Like Dale says, what i am trying to avoid is using history(390,...) in your analyze function. Instead I just get the current bar and update "indicator" on a rolling basis. That should speed up the algo computational time by order of 1xx.

Without supporting for learn_period, we would either need to call history every time and compute "indicator" from scratch (which is costly), or initialize by using history once on first trading period, then switch to rolling afterwards (which is ugly).

It should not be too difficult for Quantopian to add support for learn_period. Basically run the algo for a period before start date and suppress all the orders that it create during that period.

Best,

Anh,

I don't think this demand is necessary: "*suppress all the orders that it create during that period*". In the learn period, you'll just calculate your parameters for the trading period, just like you use a 50 days look-back period to calculate today's value of a 50-day moving average.
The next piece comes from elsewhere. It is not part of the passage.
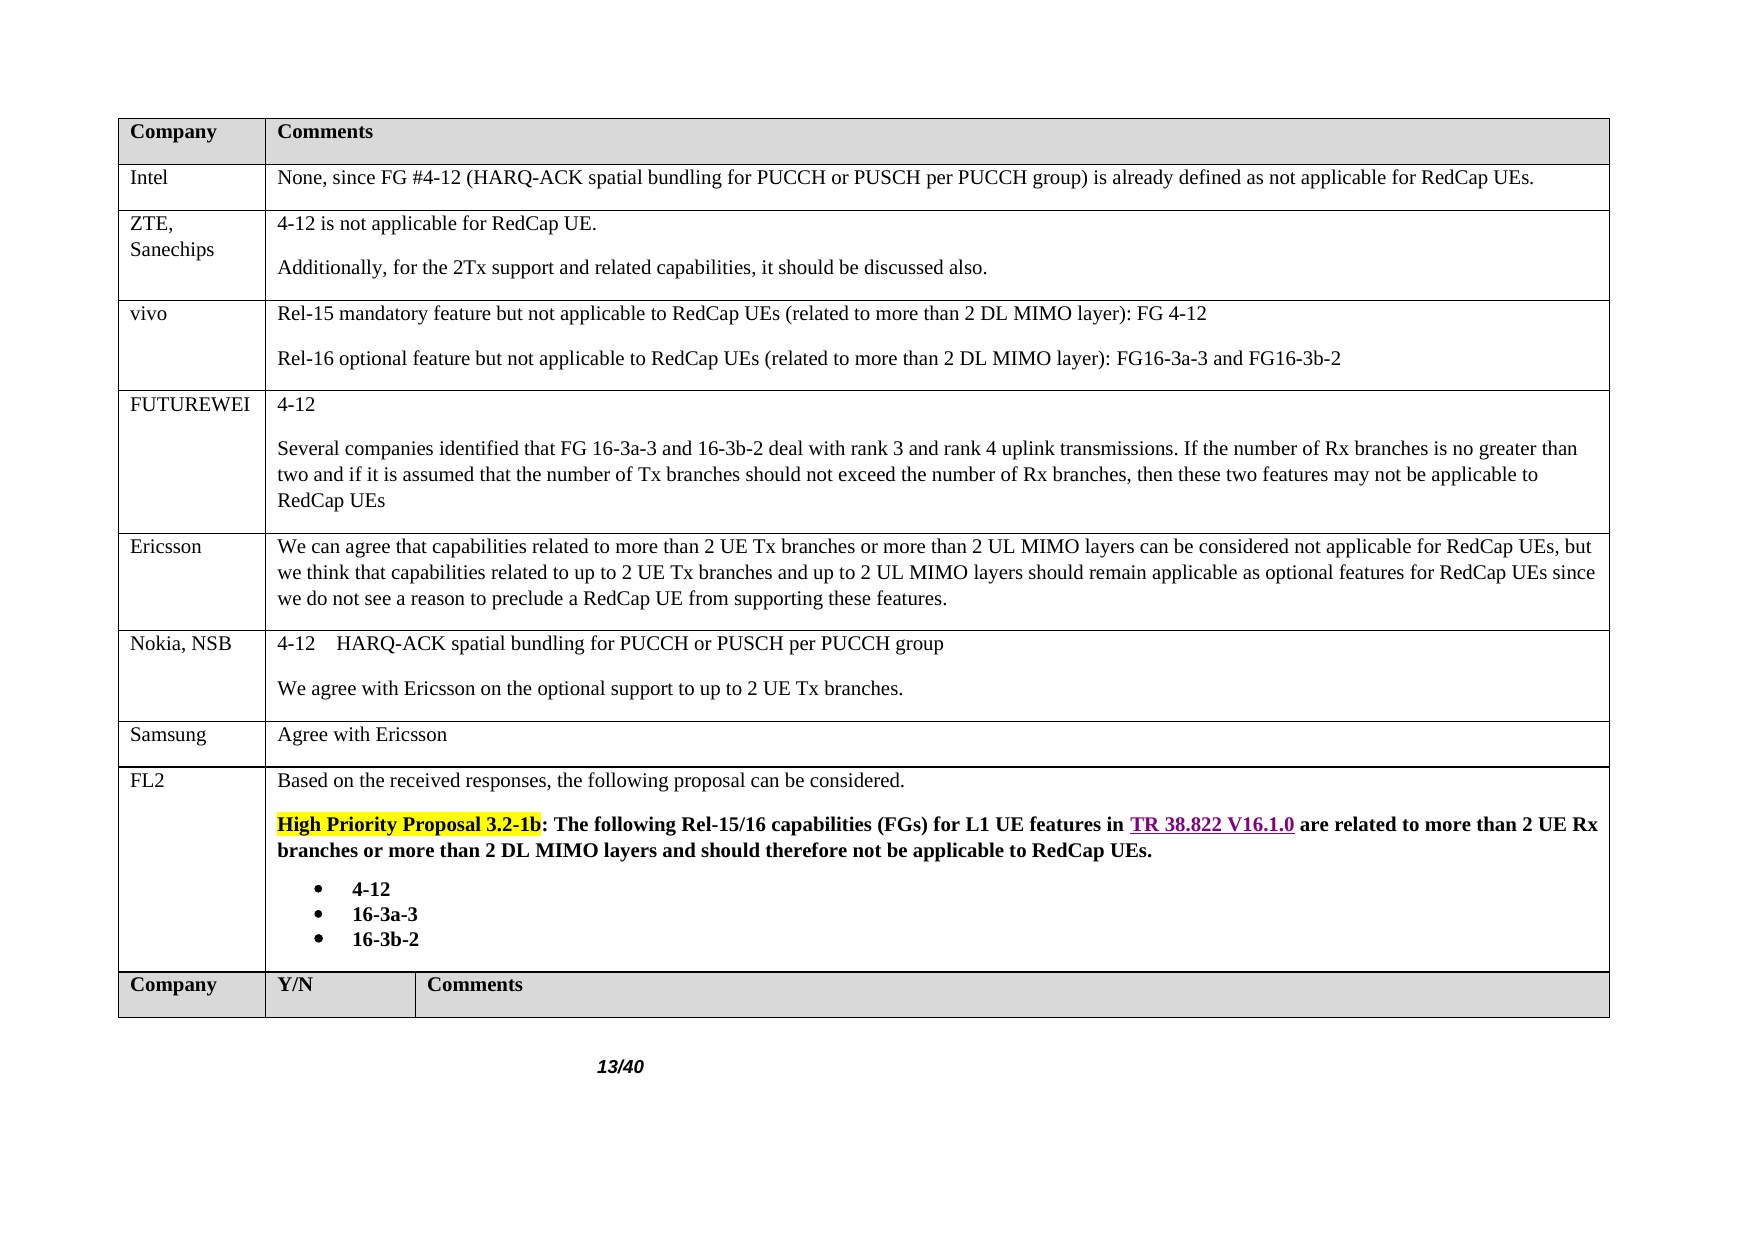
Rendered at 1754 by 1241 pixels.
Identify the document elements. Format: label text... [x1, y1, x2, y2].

table_cell FL2 [119, 768, 265, 971]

Unless, of course, your parameters depend on a P&L like a Walk-Forward Optimization Technique. Is that the case?

Anh,

Well, effectively, if you use history, then you won't be sitting in cash for the first part of the backtest (or live trading). So, I don't see any way around it. But maybe I'm still not following. What statistics, etc. are you needing to compute, and how often?

Sorry, I'm still not catching on to the problem you need to solve...

Grant

The suppressing of orders comes down to how you want to structure your code and models. At what level should you know that you are in learning period? How is this communicated? I can understand not wanting your model to have to differentiate between learning and live periods.

Personally, I prefer that strats/models are signal emitters and do not touch the order system directly. In that scenario the warming-up can easier conceptualized as just ignoring signals without needing to dirtying the model. Also opens better composability i.e. using a model as more an indicator for a meta model. Though even in that case, since you can't define the start_date simulation in code so you'd need to coordinate with the gui to get the proper warmup events.

@Alex, I want to suppress the orders because during learn period, the model is not reliable enough. Perhaps I should explain what it means to be "reliable" better. E.g. If i want to calculate rolling 250 days beta and have it, and it is just 10 days into the learn period then the beta value is not yet "reliable". Any orders invoked during the learn period relied on "unreliable" data and hence should not be executed / counted toward algo performance.

@Grant. Maybe a better example is funda data. There is no way for get historical data now except running through the historical date and save it in your algo, and that could very well be the case in the future. What would you do if your algo use quarterly eps and you want it to be ready to trade in the first day you submit it for live trading? My understanding is that now you would have to wait, in the worst case ~3 months. from the day your algo is submitted to the day live trading start.

@Dale: agree. it would be great if simulation and ordering can be separated. Another way to view what I am suggesting here is separating simulation startdate from ordering startdate, that way algos can do whatever preparation / data caching they need before making real orders. Combining algos into meta algo is definitely needed to build complex portfolios. That could be done at Quantopian level by combing the orders that are placed by algos from same user (in the same 1min interval for example) before sending to IB. I am not sure if it could be done at IB level. But that is a more complicated topic.

Anh,

I'm not so familiar with the fundamental data yet. If there is no "warm up" then yes, you'd have to accumulate it yourself. And since anything in context gets wiped out after backtesting, you are stuck. You could manually copy-and-paste historical fundamental data into a CSV, which would then get uploaded via fetcher, when you go live. I think that the terms of use disallow any copy-and-pasting of data to files outside the platform, so you'd need to get the data elsewhere to be in compliance. But, you could compare the data you obtain elsewhere with data output to either the debugger or the log window, to make sure they agree.